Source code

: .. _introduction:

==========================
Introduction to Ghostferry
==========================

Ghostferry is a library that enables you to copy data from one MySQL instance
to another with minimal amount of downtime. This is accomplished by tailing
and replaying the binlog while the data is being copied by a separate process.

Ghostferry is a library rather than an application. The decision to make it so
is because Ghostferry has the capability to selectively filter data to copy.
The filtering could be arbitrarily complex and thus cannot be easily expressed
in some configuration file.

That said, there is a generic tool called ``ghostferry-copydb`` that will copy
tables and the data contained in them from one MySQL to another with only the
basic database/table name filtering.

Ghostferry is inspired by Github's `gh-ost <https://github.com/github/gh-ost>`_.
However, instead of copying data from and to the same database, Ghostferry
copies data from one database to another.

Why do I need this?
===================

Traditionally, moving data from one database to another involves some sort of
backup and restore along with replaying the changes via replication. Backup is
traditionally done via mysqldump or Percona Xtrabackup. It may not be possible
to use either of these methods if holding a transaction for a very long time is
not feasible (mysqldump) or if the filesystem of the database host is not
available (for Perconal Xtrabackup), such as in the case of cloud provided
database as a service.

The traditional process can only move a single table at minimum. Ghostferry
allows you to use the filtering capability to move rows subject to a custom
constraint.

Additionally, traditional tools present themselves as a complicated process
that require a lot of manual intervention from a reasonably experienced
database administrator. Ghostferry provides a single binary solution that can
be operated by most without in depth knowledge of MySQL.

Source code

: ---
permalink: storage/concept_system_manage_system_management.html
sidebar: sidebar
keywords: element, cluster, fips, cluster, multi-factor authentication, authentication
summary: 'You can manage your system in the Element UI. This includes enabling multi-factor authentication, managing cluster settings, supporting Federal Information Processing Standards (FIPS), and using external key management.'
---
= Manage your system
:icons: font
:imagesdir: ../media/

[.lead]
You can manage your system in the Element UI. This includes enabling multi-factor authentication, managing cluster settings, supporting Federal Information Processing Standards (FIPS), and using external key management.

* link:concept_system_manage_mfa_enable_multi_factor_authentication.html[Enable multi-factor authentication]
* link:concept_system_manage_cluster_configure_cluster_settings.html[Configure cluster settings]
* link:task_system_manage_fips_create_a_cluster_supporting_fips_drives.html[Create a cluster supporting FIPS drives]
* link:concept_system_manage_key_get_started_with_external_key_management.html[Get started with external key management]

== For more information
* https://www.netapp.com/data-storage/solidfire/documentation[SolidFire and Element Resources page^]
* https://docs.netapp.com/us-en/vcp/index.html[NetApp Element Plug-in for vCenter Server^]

_ _ _ _ _ _ _

## TASK TO COMPLETE
An exact copy of every record is required here.

## RESULT FOR THIS TASK
Source code

: .. _introduction:

==========================
Introduction to Ghostferry
==========================

Ghostferry is a library that enables you to copy data from one MySQL instance
to another with minimal amount of downtime. This is accomplished by tailing
and replaying the binlog while the data is being copied by a separate process.

Ghostferry is a library rather than an application. The decision to make it so
is because Ghostferry has the capability to selectively filter data to copy.
The filtering could be arbitrarily complex and thus cannot be easily expressed
in some configuration file.

That said, there is a generic tool called ``ghostferry-copydb`` that will copy
tables and the data contained in them from one MySQL to another with only the
basic database/table name filtering.

Ghostferry is inspired by Github's `gh-ost <https://github.com/github/gh-ost>`_.
However, instead of copying data from and to the same database, Ghostferry
copies data from one database to another.

Why do I need this?
===================

Traditionally, moving data from one database to another involves some sort of
backup and restore along with replaying the changes via replication. Backup is
traditionally done via mysqldump or Percona Xtrabackup. It may not be possible
to use either of these methods if holding a transaction for a very long time is
not feasible (mysqldump) or if the filesystem of the database host is not
available (for Perconal Xtrabackup), such as in the case of cloud provided
database as a service.

The traditional process can only move a single table at minimum. Ghostferry
allows you to use the filtering capability to move rows subject to a custom
constraint.

Additionally, traditional tools present themselves as a complicated process
that require a lot of manual intervention from a reasonably experienced
database administrator. Ghostferry provides a single binary solution that can
be operated by most without in depth knowledge of MySQL.

Source code

: ---
permalink: storage/concept_system_manage_system_management.html
sidebar: sidebar
keywords: element, cluster, fips, cluster, multi-factor authentication, authentication
summary: 'You can manage your system in the Element UI. This includes enabling multi-factor authentication, managing cluster settings, supporting Federal Information Processing Standards (FIPS), and using external key management.'
---
= Manage your system
:icons: font
:imagesdir: ../media/

[.lead]
You can manage your system in the Element UI. This includes enabling multi-factor authentication, managing cluster settings, supporting Federal Information Processing Standards (FIPS), and using external key management.

* link:concept_system_manage_mfa_enable_multi_factor_authentication.html[Enable multi-factor authentication]
* link:concept_system_manage_cluster_configure_cluster_settings.html[Configure cluster settings]
* link:task_system_manage_fips_create_a_cluster_supporting_fips_drives.html[Create a cluster supporting FIPS drives]
* link:concept_system_manage_key_get_started_with_external_key_management.html[Get started with external key management]

== For more information
* https://www.netapp.com/data-storage/solidfire/documentation[SolidFire and Element Resources page^]
* https://docs.netapp.com/us-en/vcp/index.html[NetApp Element Plug-in for vCenter Server^]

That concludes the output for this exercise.